Instructions to follow: Look through the material below and report every line that includes "шығармашылық".

Source data:
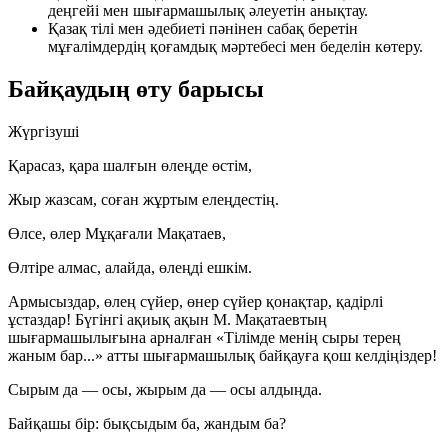
деңгейі мен шығармашылық әлеуетін анықтау.
Қазақ тілі мен әдебиеті пәнінен сабақ беретін
мұғалімдердің қоғамдық мәртебесі мен беделін көтеру.
Байқаудың өту барысы
Жүргізуші
Қарасаз, қара шалғын өлеңде өстім,
Жыр жазсам, соған жұртым елеңдестің.
Өлсе, өлер Мұқағали Мақатаев,
Өлтіре алмас, алайда, өлеңді ешкім.
Армысыздар, өлең сүйер, өнер сүйер қонақтар, қадірлі
ұстаздар! Бүгінгі ақиық ақын М. Мақатаевтың
шығармашылығына арналған
«Тілімде менің сыры терең
жаным бар...»
атты шығармашылық байқауға қош келдіңіздер!
Сырым да — осы, жырым да — осы алдыңда.
Байқашы бір: бықсыдым ба, жандым ба?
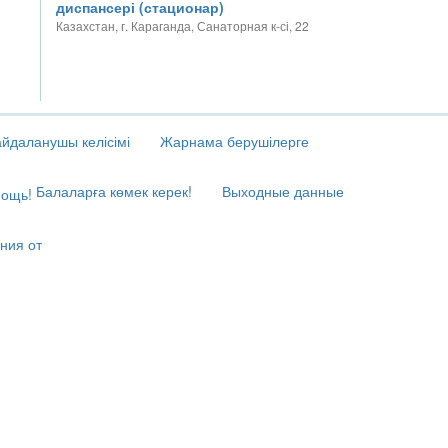
диспансері (стационар)
Казахстан, г. Караганда, Санаторная к-сі, 22
йдаланушы келісімі
Жарнама берушілерге
Балаларға көмек керек!
Выходные данные
ния от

Solution to this exercise:
деңгейі мен шығармашылық әлеуетін анықтау.
атты шығармашылық байқауға қош келдіңіздер!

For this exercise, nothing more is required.